近ごろ海外の消費者は韓国料理を単に食べることを越え、韓国式の食文化を体験することに関心を示している。過去は関心がビビンバ・プルコギといった「メニュー」自体に集中していたが、最近は韓国の人々がどのように食べ、交流するのかまで経験しようとする流れへ拡張しているとの分析も出ている。K-BBQが単なる食べ物ではなく、韓国式の会食やソーシャル文化まで体験するコンテンツとして定着しているということだ。これはKポップやKドラマを通じて韓国料理への関心が高まったうえ、韓国の食文化とライフスタイルを体験しようとする需要が増えた影響とみられる。

農林畜産食品部と韓国農水産食品流通公社(aT)によると、昨年末時点で海外に進出した韓国の韓食外食ブランドは139、海外店舗は4644店と集計された。進出国は56カ国に達する。とりわけ米国は韓食外食ブランドの最大市場として台頭した。
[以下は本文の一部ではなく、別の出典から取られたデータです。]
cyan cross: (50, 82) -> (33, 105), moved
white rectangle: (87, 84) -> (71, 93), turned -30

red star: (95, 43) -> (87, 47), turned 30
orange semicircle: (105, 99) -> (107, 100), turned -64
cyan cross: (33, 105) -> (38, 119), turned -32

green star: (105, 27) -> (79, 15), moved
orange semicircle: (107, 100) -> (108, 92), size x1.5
昨年末現在、米国には56ブランドが進出した。2020年に528店だった米国内の韓食外食ブランド店舗数は昨年1106店へと2倍以上に増え、最大市場とされていた中国を抜いた。

韓食に対する海外の関心も高まっている。農林畜産食品部と韓食振興院が発表した「2025年海外韓食消費者調査」の結果によると、韓食を知っていると外国人が回答した比率は68.6%で過去最高を記録した。韓食を経験した海外消費者の満足度は94.2%に達した。

イラスト=ChatGPT

業界では、チキンやキムチ、ビビンバに続き、K-BBQも海外消費者に最もなじみのある韓食カテゴリーの一つとして定着しているとの評価が出ている。米国企業でナスダック上場のジェン・レストラン・グループ(GEN Restaurant Group)が韓国式バーベキューチェーン「ジェン・コリアン・バーベキュー・ハウス」を米国全土で運営しながら事業を拡大していることも、K-BBQの人気を示す事例として挙げられる。同社は投資家向け資料で、K-BBQを単なる食べ物ではなく「人々が一緒に集まり、肉を焼いて楽しむ体験」と紹介した。
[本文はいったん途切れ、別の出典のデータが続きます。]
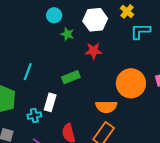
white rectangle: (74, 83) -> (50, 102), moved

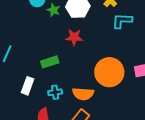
green star: (67, 34) -> (54, 10), moved
cyan cross: (34, 116) -> (55, 92), moved

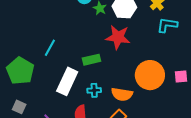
red star: (74, 37) -> (118, 37), size x1.4
white rectangle: (27, 86) -> (67, 81), size x1.5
外食業界の関係者は「肉を自ら焼き、大勢で分け合って食べる韓国式の肉文化は、外国人観光客が体験してみたい経験の一つだ」と述べ、「以前はビビンバやプルコギなど伝統的な韓食メニュー自体に関心が集中していたが、最近は韓国の人々がどのように食べ、交流するのかまで経験しようとする需要が増えている」と語った。

とりわけ業界では、今回の「サムソ会合」が実際にフランチャイズブランドで行われる場合、昨年のカンブ会合後に韓国式チキン文化が再び注目を集めたように、マーケティング効果につながる可能性が高いとみている。フアンCEOが当時食べたチメクセットを活用した、いわゆる「AI企画セット」発売のようなマーケティングが続くとの見方も出ている。
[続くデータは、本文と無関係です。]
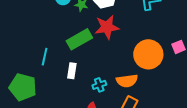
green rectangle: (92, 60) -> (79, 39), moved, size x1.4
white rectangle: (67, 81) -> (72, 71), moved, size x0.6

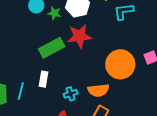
cyan line: (45, 57) -> (21, 91), moved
あわせて業界は、今回の会合場所としてソンスが挙がった点にも注目している。ソンスはここ数年、グローバルなファッション・ビューティーブランドのフラッグシップストア(ブランド主力店舗)とポップアップストア(仮設店舗)が集まり、ソウルを代表する文化・消費の中心地として浮上した。外国人観光客が明洞や江南に続いて必ず訪れる地域の一つとして定着し、グローバルブランドが韓国市場の反応を確認する商圏としても挙げられている。

食品業界の関係者は「過去、海外VIPが韓国を訪問すると、ホテルの晩餐や高級韓定食店が主な接見場所だったが、最近はソンスや漢南洞のように韓国の現在の文化と消費トレンドを示す空間で、平凡な会食を楽しむ方式へと変わっている」と述べ、「フアンCEOがソンスの三枚肉店を会合場所として検討したのも同じ文脈に見える」と語った。

黄容式・世宗大学経営学科教授は「三枚肉とソンスは、韓国の若い消費文化と大衆性を同時に示せる韓食と空間だ」とし、「カンブ会合後に世界の消費者が韓国式チキン文化に再注目したように、今回の三枚肉会合も多様なコンテンツへ拡大・再生産される可能性が高い」と述べた。